_What to work on_
Please return each entry exactly as it appears, but not the pictures.

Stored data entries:
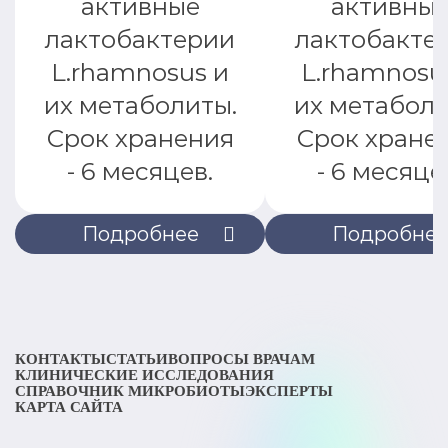
активные
активны
лактобактерии
лактобакте
L.rhamnosus и
L.rhamnosu
их метаболиты.
их метаболи
Срок хранения
Срок хране
- 6 месяцев.
- 6 месяце
Подробнее
Подробне
КОНТАКТЫ
СТАТЬИ
ВОПРОСЫ ВРАЧАМ
КЛИНИЧЕСКИЕ ИССЛЕДОВАНИЯ
СПРАВОЧНИК МИКРОБИОТЫ
ЭКСПЕРТЫ
КАРТА САЙТА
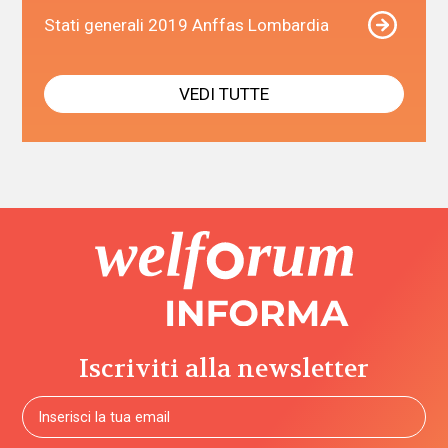
Stati generali 2019 Anffas Lombardia
VEDI TUTTE
Iscriviti alla newsletter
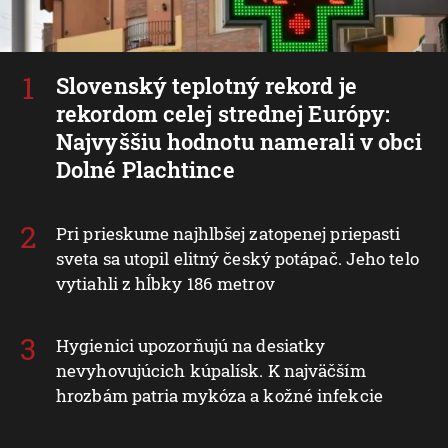
Slovenský teplotný rekord je
rekordom celej strednej Európy:
Najvyššiu hodnotu namerali v obci
Dolné Plachtince
Pri prieskume najhlbšej zatopenej priepasti
sveta sa utopil elitný český potápač. Jeho telo
vytiahli z hĺbky 186 metrov
Hygienici upozorňujú na desiatky
nevyhovujúcich kúpalísk. K najväčším
hrozbám patria mykóza a kožné infekcie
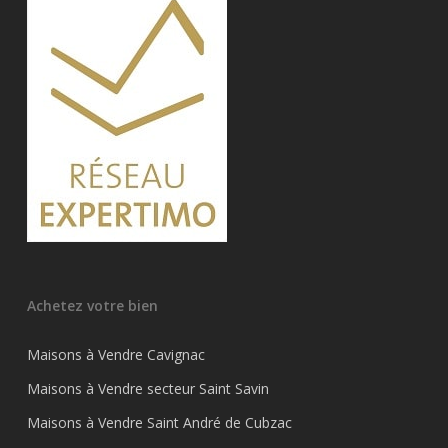
Achetez votre bien
Maisons à Vendre Cavignac
Maisons à Vendre secteur Saint Savin
Maisons à Vendre Saint André de Cubzac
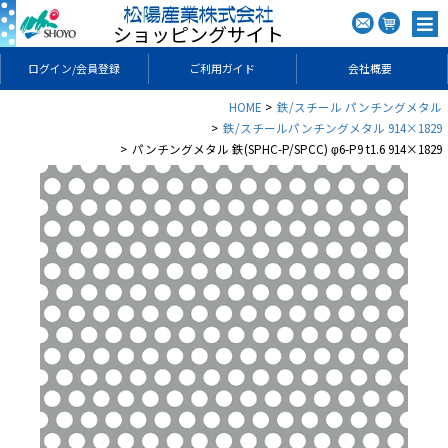
ショッピングサイト
ログイン/会員登録
ご利用ガイド
会社概要
HOME
鉄/スチール パンチングメタル
鉄/スチールパンチングメタル 914×1829
パンチングメタル 鉄(SPHC-P/SPCC) φ6-P9 t1.6 914×1829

_Answer to the exercise_
активные
активны
лактобактерии
лактобакте
L.rhamnosus и
L.rhamnosu
их метаболиты.
их метаболи
Срок хранения
Срок хране
- 6 месяцев.
- 6 месяце
Подробнее
Подробне
КОНТАКТЫ
СТАТЬИ
ВОПРОСЫ ВРАЧАМ
КЛИНИЧЕСКИЕ ИССЛЕДОВАНИЯ
СПРАВОЧНИК МИКРОБИОТЫ
ЭКСПЕРТЫ
КАРТА САЙТА
Stati generali 2019 Anffas Lombardia
VEDI TUTTE
Iscriviti alla newsletter
Slovenský teplotný rekord je
rekordom celej strednej Európy:
Najvyššiu hodnotu namerali v obci
Dolné Plachtince
Pri prieskume najhlbšej zatopenej priepasti
sveta sa utopil elitný český potápač. Jeho telo
vytiahli z hĺbky 186 metrov
Hygienici upozorňujú na desiatky
nevyhovujúcich kúpalísk. K najväčším
hrozbám patria mykóza a kožné infekcie
Achetez votre bien
Maisons à Vendre Cavignac
Maisons à Vendre secteur Saint Savin
Maisons à Vendre Saint André de Cubzac
ショッピングサイト
ログイン/会員登録
ご利用ガイド
会社概要
HOME
鉄/スチール パンチングメタル
鉄/スチールパンチングメタル 914×1829
パンチングメタル 鉄(SPHC-P/SPCC) φ6-P9 t1.6 914×1829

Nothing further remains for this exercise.